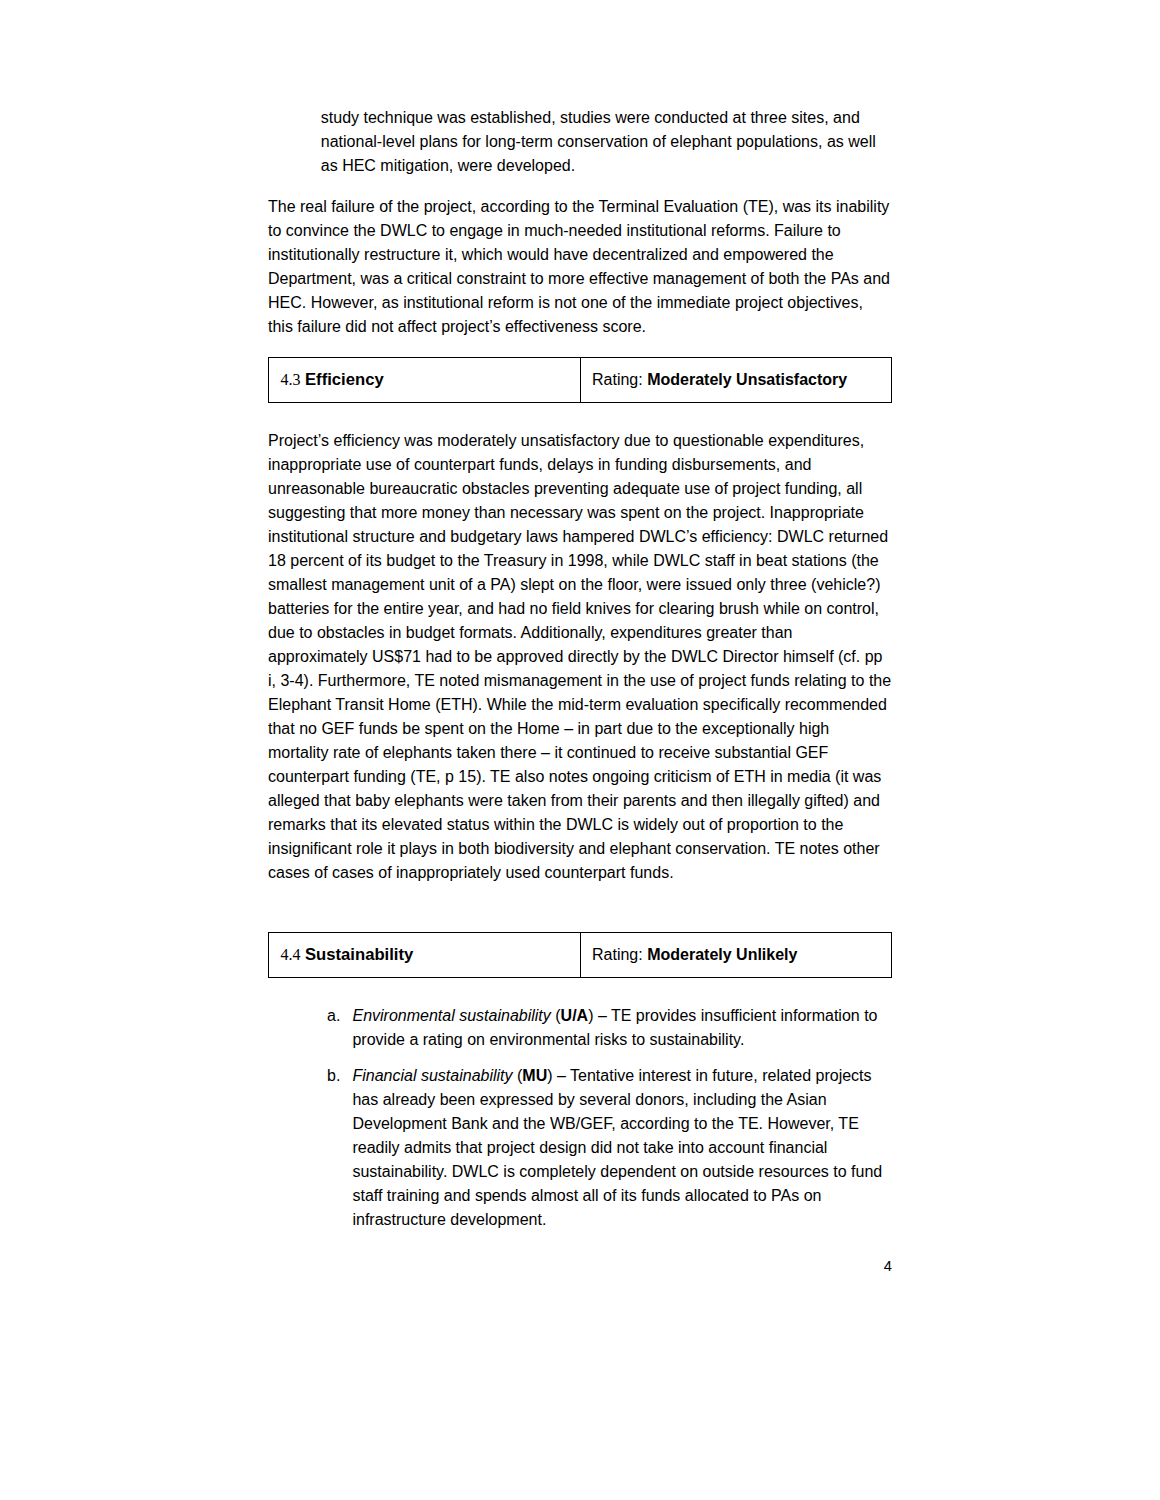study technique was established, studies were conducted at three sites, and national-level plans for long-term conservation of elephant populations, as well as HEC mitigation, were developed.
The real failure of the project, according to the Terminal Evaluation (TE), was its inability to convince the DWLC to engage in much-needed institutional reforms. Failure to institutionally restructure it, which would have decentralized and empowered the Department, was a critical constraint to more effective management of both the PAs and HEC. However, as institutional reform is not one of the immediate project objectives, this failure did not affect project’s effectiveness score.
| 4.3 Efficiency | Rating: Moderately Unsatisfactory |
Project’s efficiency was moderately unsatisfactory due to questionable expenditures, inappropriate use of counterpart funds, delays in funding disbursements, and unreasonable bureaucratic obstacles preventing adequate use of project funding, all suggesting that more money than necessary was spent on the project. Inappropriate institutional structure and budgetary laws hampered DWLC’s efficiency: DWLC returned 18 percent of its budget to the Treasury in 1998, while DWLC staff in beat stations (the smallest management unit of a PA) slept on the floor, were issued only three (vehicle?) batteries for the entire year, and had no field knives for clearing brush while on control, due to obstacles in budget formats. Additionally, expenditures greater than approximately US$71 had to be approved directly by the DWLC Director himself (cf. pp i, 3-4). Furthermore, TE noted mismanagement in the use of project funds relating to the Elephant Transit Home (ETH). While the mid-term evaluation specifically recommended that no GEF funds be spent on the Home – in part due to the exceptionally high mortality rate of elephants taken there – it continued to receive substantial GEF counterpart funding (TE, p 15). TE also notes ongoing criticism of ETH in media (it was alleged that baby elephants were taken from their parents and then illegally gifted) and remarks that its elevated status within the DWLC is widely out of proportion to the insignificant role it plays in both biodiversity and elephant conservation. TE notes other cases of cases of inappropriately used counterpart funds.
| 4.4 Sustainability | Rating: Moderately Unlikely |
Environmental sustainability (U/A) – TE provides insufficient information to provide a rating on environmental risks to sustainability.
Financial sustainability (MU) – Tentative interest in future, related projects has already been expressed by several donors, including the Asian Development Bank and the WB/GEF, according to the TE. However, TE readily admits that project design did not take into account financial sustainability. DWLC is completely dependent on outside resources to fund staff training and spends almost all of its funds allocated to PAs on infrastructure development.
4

——————

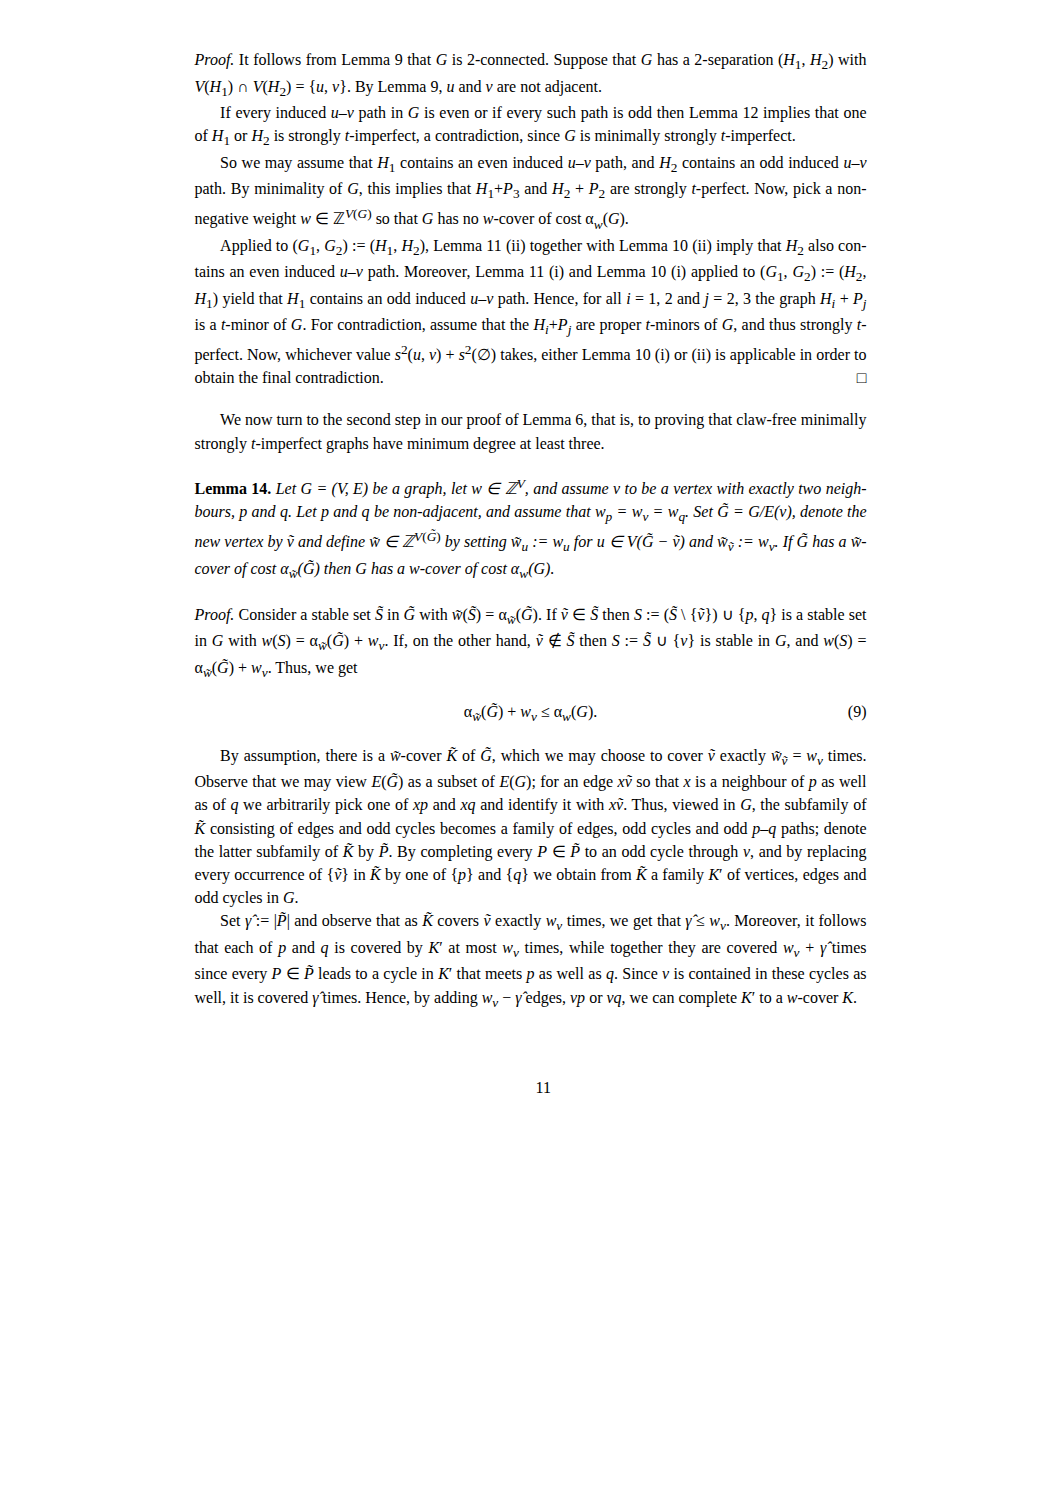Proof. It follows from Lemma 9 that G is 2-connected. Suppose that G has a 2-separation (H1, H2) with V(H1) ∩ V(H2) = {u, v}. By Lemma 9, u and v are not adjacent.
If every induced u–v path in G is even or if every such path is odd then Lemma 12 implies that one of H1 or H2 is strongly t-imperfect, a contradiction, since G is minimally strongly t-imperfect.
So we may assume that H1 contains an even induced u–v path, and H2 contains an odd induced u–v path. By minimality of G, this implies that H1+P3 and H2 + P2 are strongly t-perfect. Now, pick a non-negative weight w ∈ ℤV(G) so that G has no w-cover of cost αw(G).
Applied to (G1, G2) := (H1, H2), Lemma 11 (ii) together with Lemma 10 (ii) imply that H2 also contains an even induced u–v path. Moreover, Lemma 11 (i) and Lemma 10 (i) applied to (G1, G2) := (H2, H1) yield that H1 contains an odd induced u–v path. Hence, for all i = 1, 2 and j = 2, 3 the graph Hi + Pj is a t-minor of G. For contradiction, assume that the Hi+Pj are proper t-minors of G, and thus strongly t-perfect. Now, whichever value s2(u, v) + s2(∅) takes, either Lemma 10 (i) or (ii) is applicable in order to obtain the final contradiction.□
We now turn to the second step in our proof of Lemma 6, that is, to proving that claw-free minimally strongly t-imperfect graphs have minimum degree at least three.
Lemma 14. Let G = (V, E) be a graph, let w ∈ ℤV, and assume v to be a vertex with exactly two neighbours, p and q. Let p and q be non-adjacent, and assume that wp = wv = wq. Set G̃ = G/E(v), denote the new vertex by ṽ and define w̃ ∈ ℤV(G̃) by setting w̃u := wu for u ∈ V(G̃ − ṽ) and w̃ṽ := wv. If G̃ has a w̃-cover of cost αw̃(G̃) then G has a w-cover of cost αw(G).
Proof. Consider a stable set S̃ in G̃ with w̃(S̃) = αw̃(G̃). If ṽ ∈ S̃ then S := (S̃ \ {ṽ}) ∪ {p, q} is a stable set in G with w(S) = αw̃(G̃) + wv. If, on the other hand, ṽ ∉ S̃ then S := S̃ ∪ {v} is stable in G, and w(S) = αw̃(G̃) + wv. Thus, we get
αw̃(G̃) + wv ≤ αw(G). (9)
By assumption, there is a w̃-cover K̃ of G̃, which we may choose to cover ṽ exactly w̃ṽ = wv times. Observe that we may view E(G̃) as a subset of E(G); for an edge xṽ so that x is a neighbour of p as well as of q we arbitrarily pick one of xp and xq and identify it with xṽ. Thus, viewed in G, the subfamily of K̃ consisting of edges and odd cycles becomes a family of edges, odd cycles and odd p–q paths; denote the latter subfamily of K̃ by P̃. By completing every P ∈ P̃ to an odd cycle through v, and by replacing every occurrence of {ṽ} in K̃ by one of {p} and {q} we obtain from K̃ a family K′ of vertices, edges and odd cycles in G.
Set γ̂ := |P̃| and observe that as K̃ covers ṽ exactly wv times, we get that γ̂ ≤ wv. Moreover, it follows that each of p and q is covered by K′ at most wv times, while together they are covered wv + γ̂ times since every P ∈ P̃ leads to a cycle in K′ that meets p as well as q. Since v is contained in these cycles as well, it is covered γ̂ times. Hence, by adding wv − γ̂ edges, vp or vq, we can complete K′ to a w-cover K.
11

——————

Would you please state how many lines in the material hold "implies"? The number alone will do.

2